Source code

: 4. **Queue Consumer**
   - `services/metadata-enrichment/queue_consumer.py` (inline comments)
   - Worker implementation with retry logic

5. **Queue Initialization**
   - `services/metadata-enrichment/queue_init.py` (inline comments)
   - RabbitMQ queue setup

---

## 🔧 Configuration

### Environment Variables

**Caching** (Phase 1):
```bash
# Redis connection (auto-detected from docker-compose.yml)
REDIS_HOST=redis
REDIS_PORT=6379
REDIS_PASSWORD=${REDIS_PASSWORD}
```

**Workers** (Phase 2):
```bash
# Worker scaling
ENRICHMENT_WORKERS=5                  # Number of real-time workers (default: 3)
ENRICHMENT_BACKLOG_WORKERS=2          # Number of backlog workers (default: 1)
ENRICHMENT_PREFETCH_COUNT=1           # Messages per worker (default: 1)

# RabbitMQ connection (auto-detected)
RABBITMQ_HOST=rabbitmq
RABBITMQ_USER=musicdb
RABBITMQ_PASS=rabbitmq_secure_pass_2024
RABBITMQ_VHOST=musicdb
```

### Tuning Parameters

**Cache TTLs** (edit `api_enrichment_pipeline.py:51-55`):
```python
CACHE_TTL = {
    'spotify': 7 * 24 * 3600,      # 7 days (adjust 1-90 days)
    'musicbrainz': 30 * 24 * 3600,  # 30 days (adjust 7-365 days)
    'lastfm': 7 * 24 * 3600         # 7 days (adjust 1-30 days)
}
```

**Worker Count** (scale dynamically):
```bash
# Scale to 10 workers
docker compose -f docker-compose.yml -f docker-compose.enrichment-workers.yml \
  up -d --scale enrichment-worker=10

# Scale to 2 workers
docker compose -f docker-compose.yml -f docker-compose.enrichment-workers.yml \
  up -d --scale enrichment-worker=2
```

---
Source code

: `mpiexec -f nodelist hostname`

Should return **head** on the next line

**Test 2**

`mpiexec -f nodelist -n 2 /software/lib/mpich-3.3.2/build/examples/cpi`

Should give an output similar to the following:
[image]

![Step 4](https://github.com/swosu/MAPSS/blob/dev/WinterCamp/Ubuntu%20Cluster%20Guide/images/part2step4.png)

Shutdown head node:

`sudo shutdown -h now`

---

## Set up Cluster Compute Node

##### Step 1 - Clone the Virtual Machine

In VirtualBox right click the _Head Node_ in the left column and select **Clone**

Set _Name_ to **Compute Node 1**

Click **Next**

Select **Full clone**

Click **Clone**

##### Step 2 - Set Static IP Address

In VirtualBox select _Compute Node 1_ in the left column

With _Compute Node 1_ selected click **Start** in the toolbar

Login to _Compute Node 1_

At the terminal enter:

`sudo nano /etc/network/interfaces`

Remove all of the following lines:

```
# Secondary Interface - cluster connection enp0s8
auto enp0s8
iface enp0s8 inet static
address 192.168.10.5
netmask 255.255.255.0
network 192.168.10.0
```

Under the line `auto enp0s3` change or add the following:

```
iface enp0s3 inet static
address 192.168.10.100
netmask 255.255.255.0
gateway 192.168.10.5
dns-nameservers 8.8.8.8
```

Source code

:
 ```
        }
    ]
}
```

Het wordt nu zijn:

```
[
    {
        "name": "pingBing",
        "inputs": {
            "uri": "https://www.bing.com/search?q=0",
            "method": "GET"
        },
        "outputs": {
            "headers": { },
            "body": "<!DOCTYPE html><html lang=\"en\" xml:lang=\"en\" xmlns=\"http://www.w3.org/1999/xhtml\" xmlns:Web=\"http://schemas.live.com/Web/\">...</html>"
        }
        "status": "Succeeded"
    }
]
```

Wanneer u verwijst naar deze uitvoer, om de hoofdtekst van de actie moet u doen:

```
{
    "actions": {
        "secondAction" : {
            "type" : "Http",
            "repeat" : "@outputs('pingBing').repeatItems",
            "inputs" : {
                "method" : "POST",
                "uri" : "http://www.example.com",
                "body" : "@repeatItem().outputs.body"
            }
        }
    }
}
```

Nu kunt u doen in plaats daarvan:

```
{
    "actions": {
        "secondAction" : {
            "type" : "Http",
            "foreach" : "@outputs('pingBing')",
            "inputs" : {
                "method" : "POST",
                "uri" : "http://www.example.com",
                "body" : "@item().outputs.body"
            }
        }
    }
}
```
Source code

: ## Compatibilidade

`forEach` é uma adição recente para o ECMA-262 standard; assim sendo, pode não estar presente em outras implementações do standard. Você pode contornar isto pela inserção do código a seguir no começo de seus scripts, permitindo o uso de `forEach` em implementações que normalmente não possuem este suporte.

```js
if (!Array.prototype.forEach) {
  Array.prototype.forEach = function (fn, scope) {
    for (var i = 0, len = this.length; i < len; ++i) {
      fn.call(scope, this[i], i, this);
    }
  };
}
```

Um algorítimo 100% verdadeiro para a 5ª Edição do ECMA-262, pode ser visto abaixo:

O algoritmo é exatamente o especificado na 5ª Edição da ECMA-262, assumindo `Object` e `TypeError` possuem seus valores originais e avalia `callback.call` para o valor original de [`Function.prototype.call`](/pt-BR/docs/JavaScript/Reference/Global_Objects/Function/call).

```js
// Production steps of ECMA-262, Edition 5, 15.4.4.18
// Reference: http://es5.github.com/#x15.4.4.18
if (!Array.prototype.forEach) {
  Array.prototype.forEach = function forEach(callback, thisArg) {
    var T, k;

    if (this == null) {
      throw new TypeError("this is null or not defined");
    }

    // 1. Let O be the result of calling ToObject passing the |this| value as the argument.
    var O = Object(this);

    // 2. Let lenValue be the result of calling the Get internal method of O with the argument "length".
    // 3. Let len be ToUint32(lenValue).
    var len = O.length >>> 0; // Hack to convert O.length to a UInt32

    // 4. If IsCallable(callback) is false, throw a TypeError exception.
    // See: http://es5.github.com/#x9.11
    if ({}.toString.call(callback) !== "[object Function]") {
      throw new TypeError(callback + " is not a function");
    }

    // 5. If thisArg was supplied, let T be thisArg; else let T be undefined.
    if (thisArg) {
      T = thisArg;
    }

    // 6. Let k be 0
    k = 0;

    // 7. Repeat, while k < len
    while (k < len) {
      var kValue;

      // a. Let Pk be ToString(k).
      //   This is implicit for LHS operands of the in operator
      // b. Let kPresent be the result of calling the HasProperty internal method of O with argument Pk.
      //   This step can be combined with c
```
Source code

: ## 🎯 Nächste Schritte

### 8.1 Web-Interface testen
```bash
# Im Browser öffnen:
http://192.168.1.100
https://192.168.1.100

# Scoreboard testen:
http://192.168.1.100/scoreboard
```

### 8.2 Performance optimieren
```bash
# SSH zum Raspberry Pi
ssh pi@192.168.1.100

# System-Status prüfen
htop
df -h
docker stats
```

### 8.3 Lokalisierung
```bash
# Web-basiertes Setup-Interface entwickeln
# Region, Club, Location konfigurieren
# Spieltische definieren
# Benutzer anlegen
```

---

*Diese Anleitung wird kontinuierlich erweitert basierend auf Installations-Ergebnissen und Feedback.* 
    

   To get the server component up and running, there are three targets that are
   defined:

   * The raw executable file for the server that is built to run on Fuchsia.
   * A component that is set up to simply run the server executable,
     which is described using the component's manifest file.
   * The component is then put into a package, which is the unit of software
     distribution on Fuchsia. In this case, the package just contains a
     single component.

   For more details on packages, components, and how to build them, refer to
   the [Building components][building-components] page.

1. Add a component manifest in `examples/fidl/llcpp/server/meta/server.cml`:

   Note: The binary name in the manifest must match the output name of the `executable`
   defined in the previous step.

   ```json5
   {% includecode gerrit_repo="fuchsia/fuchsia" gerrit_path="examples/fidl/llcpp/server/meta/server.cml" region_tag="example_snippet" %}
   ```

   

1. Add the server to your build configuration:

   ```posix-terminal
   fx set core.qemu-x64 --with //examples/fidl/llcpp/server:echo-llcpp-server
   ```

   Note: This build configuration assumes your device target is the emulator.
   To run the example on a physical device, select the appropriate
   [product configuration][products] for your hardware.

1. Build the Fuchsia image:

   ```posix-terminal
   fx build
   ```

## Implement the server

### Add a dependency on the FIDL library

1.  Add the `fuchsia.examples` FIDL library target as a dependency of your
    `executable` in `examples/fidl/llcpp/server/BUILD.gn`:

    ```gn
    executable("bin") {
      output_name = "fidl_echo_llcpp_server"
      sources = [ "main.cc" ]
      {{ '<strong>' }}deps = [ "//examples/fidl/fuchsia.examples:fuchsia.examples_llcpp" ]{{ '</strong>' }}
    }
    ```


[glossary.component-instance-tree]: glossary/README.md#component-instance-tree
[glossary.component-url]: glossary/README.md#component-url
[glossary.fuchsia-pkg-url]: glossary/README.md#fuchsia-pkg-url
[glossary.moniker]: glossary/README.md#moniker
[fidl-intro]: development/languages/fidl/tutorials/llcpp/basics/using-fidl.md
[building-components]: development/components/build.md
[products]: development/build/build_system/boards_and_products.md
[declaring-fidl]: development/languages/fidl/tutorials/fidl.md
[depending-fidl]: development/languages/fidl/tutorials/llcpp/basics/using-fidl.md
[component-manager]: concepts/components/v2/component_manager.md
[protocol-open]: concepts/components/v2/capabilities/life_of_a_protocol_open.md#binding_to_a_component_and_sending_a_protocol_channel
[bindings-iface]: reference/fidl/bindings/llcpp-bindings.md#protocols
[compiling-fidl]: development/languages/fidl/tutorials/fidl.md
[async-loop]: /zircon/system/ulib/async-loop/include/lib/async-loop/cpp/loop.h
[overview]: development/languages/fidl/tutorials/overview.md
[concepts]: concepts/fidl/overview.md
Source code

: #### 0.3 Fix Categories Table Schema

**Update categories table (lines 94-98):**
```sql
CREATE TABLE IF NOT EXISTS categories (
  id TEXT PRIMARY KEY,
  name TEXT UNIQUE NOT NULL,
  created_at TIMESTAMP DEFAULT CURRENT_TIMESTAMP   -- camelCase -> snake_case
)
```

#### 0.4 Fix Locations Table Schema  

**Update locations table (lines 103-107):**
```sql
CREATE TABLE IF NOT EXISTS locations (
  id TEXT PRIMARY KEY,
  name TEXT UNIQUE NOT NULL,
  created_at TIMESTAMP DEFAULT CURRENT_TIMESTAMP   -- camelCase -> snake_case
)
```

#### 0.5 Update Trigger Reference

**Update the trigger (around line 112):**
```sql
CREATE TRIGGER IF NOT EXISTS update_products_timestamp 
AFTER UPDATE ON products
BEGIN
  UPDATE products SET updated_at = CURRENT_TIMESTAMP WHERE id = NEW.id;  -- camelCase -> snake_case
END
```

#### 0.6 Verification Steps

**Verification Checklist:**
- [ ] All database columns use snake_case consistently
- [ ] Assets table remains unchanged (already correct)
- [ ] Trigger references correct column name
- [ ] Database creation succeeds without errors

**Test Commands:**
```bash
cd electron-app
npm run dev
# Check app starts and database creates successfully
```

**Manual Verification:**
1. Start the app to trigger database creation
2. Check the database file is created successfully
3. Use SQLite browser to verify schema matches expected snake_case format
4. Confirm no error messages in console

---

The problem >>
Give an exact copy of the lines above, from the top of the records to the line that contains "- RabbitMQ queue setup", taking in both ends.

Reply to the task >>
Source code

: 4. **Queue Consumer**
   - `services/metadata-enrichment/queue_consumer.py` (inline comments)
   - Worker implementation with retry logic

5. **Queue Initialization**
   - `services/metadata-enrichment/queue_init.py` (inline comments)
   - RabbitMQ queue setup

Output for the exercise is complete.